How can I effectively prove that f(L) = L in this problem?

[DivGradCurl]

Problem:

(a) Let a_1 = a, a_2 = f(a), a_3 = f(a_2) = f(f(a)), \ldots, a_{n+1} = f(a_n), where f is a continuous function. If \lim _{n \to \infty} = L, show that f(L) = L.

(b) Illustrate part (a) by taking f(x) = \cos x , a = 1, and estimating the value of L to five decimal places.

My answer:

(a) \lim _{n \to \infty} a_{n+1} = \lim _{n \to \infty} f(a_n) = f \left( \lim _{n \to \infty} a_n \right) = f(L) = L

(b) I have used my calculator to get this one. First, I plugged in: \cos 1. I took the cosine of the result. Then, I kept on taking the cosine until my results agreed to five decimal places. I got L \approx 0.73908.

My question:

Did I get it right? Are there other ways to find answer (b)?

Thanks a lot!

 

[Gokul43201]

0.73908 looks right assuming a=1 rad.

 

[phoenixthoth]

Problem:

(a) Let a_1 = a, a_2 = f(a), a_3 = f(a_2) = f(f(a)), \ldots, a_{n+1} = f(a_n), where f is a continuous function. If \lim _{n \to \infty} = L, show that f(L) = L.

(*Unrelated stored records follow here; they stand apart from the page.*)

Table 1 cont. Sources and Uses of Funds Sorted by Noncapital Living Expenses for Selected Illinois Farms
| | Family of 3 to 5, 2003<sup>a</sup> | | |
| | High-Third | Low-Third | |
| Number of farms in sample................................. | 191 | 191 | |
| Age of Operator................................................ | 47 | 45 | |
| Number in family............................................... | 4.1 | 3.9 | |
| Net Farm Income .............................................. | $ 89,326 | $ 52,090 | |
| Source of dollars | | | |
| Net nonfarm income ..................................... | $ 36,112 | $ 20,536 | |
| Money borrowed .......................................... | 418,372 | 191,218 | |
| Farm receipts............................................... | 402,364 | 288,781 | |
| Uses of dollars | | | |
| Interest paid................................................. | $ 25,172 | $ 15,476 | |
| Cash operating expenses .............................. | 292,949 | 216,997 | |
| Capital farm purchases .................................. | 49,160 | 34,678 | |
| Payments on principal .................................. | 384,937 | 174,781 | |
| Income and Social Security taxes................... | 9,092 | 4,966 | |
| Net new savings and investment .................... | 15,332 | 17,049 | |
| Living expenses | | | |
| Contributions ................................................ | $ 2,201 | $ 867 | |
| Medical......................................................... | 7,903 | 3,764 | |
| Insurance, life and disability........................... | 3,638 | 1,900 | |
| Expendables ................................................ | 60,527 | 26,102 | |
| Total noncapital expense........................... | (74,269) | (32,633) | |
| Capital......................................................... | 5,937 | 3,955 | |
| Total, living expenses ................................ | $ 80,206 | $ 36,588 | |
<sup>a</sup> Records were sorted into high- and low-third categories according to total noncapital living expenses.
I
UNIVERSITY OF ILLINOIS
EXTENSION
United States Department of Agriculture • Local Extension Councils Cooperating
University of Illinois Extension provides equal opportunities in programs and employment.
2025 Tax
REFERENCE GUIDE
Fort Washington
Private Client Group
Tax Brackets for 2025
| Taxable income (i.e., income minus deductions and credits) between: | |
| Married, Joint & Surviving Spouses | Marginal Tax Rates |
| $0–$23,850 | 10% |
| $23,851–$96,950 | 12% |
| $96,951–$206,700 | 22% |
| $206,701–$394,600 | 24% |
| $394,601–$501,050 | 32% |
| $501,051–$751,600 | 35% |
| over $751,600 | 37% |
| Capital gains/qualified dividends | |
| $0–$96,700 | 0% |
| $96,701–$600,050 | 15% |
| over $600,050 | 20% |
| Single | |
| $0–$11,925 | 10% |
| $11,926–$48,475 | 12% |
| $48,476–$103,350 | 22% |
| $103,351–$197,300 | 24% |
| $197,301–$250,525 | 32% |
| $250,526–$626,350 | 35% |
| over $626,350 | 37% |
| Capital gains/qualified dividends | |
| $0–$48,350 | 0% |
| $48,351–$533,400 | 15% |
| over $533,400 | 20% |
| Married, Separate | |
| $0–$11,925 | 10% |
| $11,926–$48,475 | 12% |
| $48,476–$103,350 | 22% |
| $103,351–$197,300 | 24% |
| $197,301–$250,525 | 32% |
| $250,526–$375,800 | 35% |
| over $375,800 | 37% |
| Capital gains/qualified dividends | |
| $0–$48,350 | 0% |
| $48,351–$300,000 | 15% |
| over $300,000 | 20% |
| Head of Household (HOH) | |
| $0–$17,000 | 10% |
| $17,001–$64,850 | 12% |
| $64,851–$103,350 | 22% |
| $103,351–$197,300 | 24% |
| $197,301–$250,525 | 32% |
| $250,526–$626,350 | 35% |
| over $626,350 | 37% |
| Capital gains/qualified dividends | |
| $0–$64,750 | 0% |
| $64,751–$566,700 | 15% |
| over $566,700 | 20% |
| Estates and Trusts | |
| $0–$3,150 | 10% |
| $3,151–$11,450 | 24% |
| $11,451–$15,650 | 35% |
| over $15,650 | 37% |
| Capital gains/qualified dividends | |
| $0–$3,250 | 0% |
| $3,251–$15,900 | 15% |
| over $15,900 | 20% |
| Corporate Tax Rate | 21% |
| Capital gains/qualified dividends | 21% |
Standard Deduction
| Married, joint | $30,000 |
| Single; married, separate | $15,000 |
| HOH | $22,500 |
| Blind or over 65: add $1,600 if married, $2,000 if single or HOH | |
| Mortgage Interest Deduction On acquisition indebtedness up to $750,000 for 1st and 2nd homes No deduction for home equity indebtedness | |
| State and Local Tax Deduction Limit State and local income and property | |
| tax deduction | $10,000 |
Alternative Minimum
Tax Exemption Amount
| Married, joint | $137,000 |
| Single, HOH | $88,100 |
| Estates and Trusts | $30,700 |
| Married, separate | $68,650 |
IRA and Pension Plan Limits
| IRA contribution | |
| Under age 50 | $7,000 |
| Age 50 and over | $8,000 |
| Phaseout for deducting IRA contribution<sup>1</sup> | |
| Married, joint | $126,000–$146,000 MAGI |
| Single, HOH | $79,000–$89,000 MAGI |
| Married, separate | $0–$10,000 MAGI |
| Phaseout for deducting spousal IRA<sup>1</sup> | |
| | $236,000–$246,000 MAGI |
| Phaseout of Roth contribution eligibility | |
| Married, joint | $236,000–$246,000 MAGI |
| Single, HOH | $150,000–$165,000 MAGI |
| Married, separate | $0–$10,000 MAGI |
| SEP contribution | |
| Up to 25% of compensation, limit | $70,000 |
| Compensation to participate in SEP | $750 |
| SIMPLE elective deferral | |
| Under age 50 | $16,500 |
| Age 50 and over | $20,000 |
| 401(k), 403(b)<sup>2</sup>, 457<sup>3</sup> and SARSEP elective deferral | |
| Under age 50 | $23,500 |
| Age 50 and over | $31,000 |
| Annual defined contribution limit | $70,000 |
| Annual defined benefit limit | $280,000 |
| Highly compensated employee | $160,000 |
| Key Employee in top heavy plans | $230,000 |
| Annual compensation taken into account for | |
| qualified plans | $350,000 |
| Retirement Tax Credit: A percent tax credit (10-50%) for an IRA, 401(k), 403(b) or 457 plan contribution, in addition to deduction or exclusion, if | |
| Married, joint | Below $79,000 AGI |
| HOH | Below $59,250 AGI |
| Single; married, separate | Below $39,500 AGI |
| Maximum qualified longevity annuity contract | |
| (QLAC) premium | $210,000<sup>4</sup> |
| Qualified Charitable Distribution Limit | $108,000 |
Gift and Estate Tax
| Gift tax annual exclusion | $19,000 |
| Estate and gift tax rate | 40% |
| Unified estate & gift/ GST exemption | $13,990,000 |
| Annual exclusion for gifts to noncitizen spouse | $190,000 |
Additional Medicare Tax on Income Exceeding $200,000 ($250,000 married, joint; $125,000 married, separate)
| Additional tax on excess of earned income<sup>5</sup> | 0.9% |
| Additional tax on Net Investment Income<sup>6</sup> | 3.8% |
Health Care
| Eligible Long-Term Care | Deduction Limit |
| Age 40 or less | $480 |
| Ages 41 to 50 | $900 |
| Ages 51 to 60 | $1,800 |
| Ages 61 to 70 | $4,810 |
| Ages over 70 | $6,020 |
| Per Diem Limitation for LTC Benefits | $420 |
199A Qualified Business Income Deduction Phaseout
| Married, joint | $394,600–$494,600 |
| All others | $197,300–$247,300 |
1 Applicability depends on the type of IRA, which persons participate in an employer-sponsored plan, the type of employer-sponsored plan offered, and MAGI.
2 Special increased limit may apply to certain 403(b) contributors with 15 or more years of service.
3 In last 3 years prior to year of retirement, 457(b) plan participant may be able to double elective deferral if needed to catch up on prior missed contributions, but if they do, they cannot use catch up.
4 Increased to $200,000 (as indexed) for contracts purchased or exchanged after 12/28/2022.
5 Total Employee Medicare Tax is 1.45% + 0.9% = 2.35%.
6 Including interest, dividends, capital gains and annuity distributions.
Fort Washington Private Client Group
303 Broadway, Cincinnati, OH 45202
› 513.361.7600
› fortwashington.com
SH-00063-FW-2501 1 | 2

(b) Illustrate part (a) by taking f(x) = \cos x , a = 1, and estimating the value of L to five decimal places.

My answer:

(a) \lim _{n \to \infty} a_{n+1} = \lim _{n \to \infty} f(a_n) = f \left( \lim _{n \to \infty} a_n \right) = f(L) = L

(b) I have used my calculator to get this one. First, I plugged in: \cos 1. I took the cosine of the result. Then, I kept on taking the cosine until my results agreed to five decimal places. I got L \approx 0.73908.

My question:

Did I get it right? Are there other ways to find answer (b)?

Thanks a lot!

I think it would be more convincing if you wrote L= first on the left hand side and then came to f(L) on the right hand side. You basically have f(L)=L in your argument which is what you want to prove. Right idea though.